Sting
『…何か変わったことがあればいつでも相談しろ。良いか?これは俺だけじゃなくて部長からの命令でもあるからな。』
「ご迷惑をおかけしてすみません。」
『いや、倖村さんのせいじゃないよ。今日はもう早退する?』
「…いえ、まだ仕事は残っていますから。」
『…じゃぁ、無理だと思ったらいつでも言って。』
「有難うございます。」
声も手も震えていることは分かっているけど、自分じゃどうしようもない。仕事に戻らないとこんなことを考えている間にもデスクに書類の山が出来ているはずなのになかなか立ち上がれない。
だけど、いつまでもさぼって給料泥棒するわけにもいかない。何とか立ち上がって会議室をあとにする。

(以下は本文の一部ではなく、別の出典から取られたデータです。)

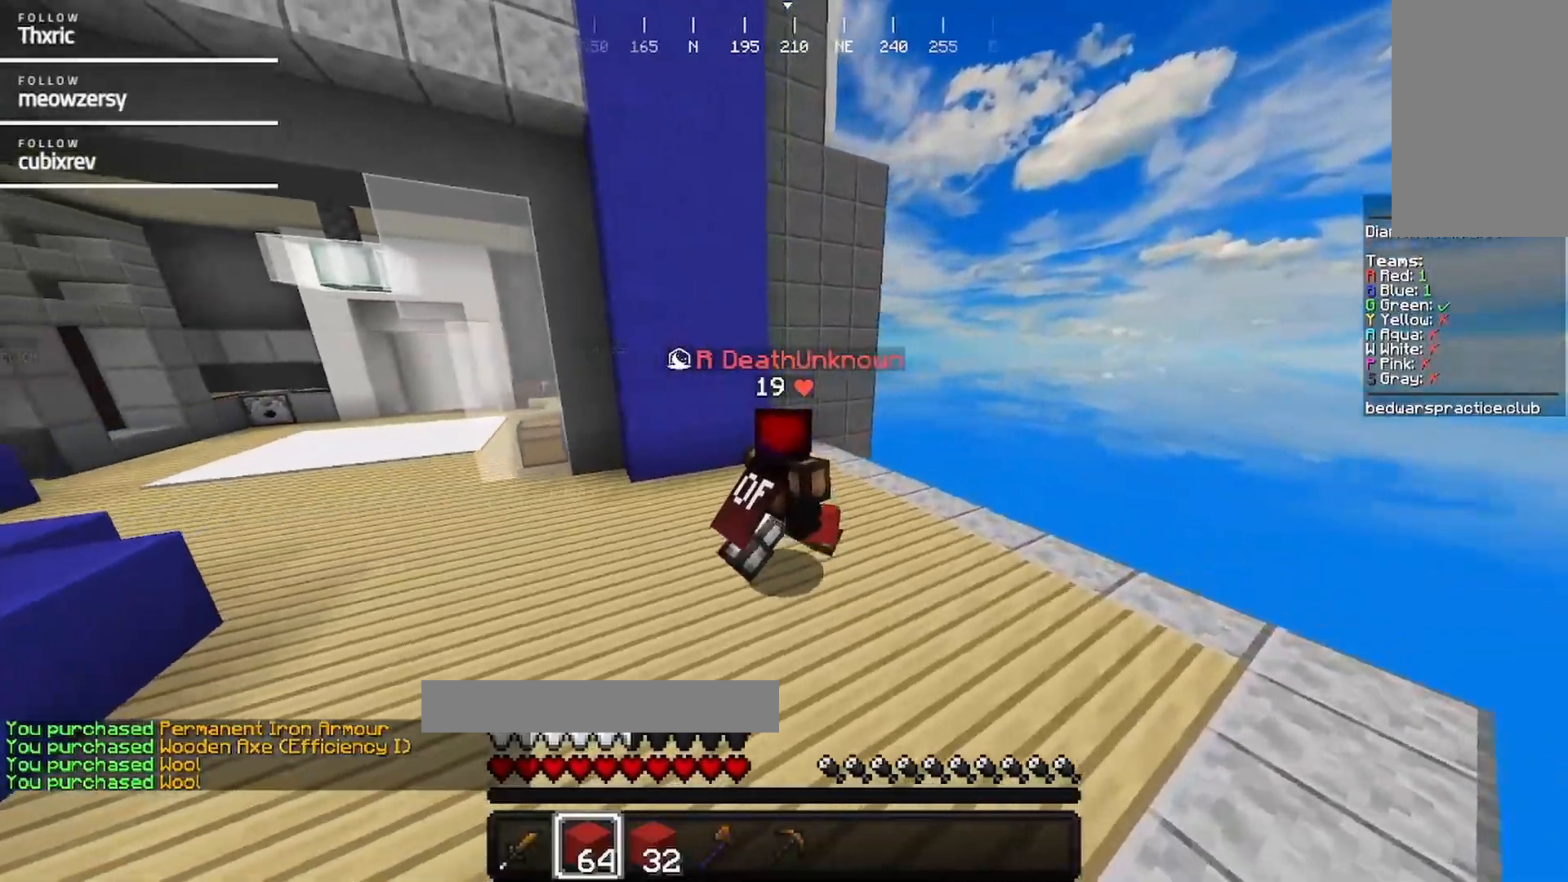
{"keys": ["d"], "mouse": [], "events": [[367, "w", "up"]]}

『うわっ…ゆきさんっ!…顔色悪いですよ、大丈夫ですか?』
自分の課に戻ると、入り口近くのデスクを使っている後輩にびっくりされた。
その声に皆いっせいにこっちを見るからたちが悪い。
「大丈夫。ありがとう。」
曖昧に笑ってデスクに着くと水瀬にもびっくりされた。
『何かあったの?』
「ううん。何も。」
『体調悪い?』
「そういう訳じゃないの。大丈夫だから。ごめんね。」
そういいきってしまうと、何か言いたそうな水瀬も黙った。有り難いことに仕事だけは山積みで、その日からは何も考えたくなくて積極的に残業も引き受けた。